The poet starts the poem by saying ‘At the end of a bitter April’ Clarke uses the word ‘bitter’, this is an unusual adjective she uses to characterize April, she has noticeably used it on purpose, because by using this adjective Clarke is pointing out that something has went wrong win April. It is unusual to be bitter in April but Clarke is actually trying to reflect the mood of this month and she is showing that something is not right. When Clarke uses ‘bitter’ in her phrase it has two meanings, therefore it’s a pun, and it could mean that April’s cold or the second meaning is that it’s reflecting the mood of this miserable month.

This poem is extremely detailed and has many poetic devices, for example it has a lot of personification. Clarke uses this device on the last line of the first verse, when she says ‘Where the steelworks used to smoke’ the steelworks obviously don’t actually smoke, but when its working smoke comes out of the chimney, so Clarke personifies the steelworks and says that its smoking.
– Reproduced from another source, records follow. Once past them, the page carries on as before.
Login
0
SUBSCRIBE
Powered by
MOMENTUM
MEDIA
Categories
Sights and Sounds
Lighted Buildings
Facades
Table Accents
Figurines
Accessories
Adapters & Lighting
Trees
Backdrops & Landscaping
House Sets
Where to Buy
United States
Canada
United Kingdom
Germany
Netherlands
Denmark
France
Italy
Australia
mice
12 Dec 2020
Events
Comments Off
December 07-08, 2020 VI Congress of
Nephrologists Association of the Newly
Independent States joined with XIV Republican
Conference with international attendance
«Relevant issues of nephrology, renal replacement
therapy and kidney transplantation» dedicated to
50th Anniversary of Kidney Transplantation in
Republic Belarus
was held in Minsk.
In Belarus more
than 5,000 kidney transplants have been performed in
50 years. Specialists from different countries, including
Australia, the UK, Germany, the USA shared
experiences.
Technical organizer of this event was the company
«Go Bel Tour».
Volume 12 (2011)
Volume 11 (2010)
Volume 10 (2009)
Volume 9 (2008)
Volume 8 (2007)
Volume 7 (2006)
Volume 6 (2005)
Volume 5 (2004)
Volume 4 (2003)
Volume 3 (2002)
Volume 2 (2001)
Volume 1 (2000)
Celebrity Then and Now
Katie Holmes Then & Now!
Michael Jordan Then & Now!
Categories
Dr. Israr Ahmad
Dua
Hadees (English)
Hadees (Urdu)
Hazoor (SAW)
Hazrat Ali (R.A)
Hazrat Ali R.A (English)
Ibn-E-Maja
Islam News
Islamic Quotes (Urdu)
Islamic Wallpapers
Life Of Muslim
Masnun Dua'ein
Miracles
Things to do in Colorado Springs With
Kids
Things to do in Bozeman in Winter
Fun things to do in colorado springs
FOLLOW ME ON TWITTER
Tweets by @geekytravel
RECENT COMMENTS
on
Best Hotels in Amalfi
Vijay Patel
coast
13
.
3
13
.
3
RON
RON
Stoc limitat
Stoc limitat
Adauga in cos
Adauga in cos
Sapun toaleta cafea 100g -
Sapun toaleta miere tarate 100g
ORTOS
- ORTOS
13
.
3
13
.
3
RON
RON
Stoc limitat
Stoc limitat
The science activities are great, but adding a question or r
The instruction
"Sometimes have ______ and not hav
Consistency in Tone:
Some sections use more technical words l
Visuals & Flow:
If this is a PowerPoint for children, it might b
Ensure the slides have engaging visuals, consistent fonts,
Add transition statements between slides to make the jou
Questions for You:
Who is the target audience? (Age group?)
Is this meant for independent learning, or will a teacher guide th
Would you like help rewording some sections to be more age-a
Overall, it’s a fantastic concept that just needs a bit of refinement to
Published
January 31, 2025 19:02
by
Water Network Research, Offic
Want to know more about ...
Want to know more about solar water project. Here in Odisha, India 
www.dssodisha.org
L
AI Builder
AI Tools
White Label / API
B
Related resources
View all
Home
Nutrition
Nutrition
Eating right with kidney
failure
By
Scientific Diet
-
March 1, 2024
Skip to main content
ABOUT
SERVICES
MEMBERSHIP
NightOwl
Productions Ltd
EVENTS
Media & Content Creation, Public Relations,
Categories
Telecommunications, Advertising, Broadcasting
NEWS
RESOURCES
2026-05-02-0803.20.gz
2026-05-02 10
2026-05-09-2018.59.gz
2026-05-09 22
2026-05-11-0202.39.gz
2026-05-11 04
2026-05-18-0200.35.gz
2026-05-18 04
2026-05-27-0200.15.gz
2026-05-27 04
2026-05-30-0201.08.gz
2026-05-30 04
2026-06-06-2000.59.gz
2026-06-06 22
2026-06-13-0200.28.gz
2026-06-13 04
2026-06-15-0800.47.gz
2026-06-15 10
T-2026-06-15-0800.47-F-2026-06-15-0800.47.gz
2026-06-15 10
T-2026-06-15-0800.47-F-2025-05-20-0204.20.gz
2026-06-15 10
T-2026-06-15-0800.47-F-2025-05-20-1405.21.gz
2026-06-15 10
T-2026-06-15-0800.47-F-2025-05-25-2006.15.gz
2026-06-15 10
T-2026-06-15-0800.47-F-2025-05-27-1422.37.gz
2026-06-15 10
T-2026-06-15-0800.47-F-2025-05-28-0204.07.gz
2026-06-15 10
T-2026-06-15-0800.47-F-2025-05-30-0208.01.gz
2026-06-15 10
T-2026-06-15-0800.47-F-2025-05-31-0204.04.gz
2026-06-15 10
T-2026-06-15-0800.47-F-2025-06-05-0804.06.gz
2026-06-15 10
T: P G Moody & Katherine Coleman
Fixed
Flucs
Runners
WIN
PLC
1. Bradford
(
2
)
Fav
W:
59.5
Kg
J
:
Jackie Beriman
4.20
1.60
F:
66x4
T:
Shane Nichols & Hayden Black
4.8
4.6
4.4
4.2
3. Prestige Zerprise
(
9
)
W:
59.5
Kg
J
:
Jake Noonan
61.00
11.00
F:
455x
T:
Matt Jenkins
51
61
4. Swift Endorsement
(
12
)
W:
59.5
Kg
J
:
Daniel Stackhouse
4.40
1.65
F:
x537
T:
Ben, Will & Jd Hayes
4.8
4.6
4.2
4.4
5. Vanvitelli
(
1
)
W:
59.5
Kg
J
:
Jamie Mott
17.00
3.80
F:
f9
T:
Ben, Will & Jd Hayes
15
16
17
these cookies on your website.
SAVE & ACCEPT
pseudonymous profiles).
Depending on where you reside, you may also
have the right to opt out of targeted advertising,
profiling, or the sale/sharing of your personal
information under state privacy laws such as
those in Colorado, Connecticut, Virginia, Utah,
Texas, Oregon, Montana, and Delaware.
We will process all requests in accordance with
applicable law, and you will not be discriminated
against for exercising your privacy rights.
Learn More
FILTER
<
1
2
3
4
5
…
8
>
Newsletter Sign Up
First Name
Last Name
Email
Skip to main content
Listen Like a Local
Also Clarke says that the steelworks ‘used to smoke’ implying that it was in the past and now they don’t smoke because they are not there any more.

This poem defines a fight between nature and industry ‘The cherries flower at last in Penylan’ this phrase is telling us that Cherrie blossoms finally grow after the steelworks was torn down. They couldn’t grow before because of the polluted air from the steelworks. By saying this Clarke is showing us the advantages of the tarring down the steelworks, it’s a much pleasant and more natural place, she applies the same impression when she says ‘In Roath and Rumney now, washing strung down the narrow gardens will stay clean’ and once again here Clarke is trying to show the advantages of tarring down the steelworks, which now leaves the air unpolluted, and for a change the washing stays clean and there is no sulphur smell in them. At the beginning of this phrase Clarke uses two typical Welsh names ‘Roath and Rumney’ this is to make sure that the reader knows that nit is the Welsh people that are going through this pain.

I really like the phrase ‘the smell of sulphurs almost natural’ I love the way Clarke has worded this sentence and it makes me want to read it again and again. This phrase is a pun, so it has two meanings. The first meaning is that she is trying to tell us that she is used to the smell of sulphur that comes from the steelworks so much that its almost a natural smell to her. The other meaning is that she contrasts between nature and industry.